Publié le : 17/06/2020
Catégories : Technique , Tests Produits

Le do-it-yourself est une véritable vague de fond irriguant tous les pans du quotidien, de la culture au bricolage, en passant par la couture ou le jardinage. De par sa simplicité et son potentiel créatif, la conception de e-liquide pour cigarette électronique est devenue un lieu privilégié du faire par soi-même.

Fabriquer son e-liquide DIY

Dans la communauté des vapoteurs, il s’agit d’une pratique qui compte chaque jour de nouveaux adeptes. Pourquoi un tel succès ? Contrairement aux tubes et aux roulées pour les cigarettes conventionnelles, il ne s’agit pas que d’un bon plan pour faire des économies, d’ailleurs souvent au détriment du goût. Plus exactement, si la motivation économique reste première dans cette pratique, les possibilités de personnalisation poussée, le plaisir de jouer à l’apprenti chimiste et le sentiment communautaire associé à la fabrication de e-liquides DIY constituent les véritables moteurs à la progression de cette pratique. Dans cet article, nous vous présentons cinq arguments majeurs en faveur de cette pratique promise à un bel avenir.

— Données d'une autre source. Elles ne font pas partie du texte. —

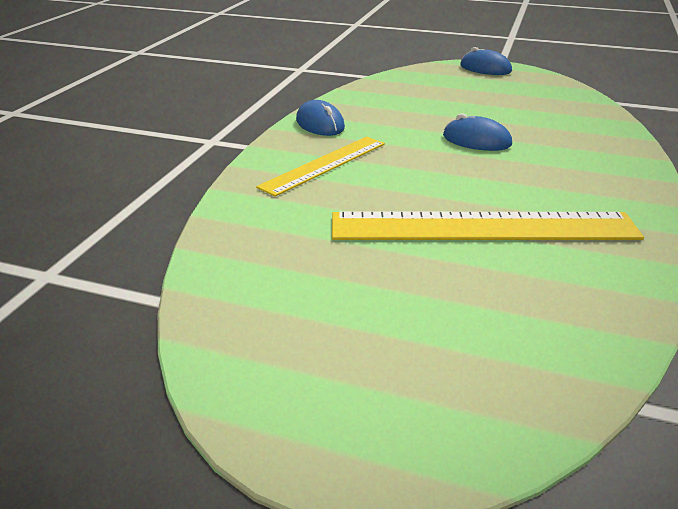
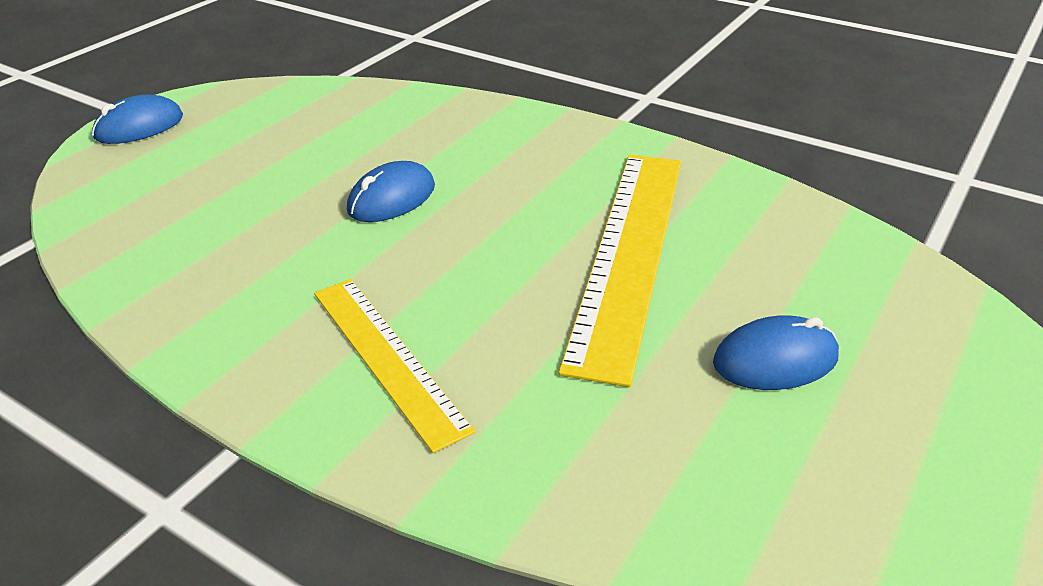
camera: 75 degrees left, 5 degrees up
(320, 124) = (217, 336): blue mouse -> blue mouse (775, 360)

1 – Des économies substantielles

C’est bien connu. Le passage du tabac à la cigarette électronique, en plus d’un bénéfice hors de tout prix pour la santé, permet de faire d’importantes économies. On considère généralement qu’il est au moins 3 fois moins cher de vapoter des e-liquides prêt à usage que de fumer. Cette logique est prolongée par le passage aux e-liquides DIY.

Le coût moyen des e-liquides maisons est de l’ordre de 3 à 5 fois moins cher que celui des flacons déjà préparés de 10 ml du commerce, ce qui est plus qu’intéressant. Prenons un exemple concret, avec l’exemple fictif d’un vapoteur régulier à 6 mg/ml de nicotine souhaitant concevoir 200 ml de e-liquide maison pour faire des économies sur les deux prochains mois. En effet, jusqu’ici, il déboursait chaque mois 5,50 € x 20 unités = 110 € en flacons prêts à usage de 10 ml de Red Astaire pour sa consommation mensuelle.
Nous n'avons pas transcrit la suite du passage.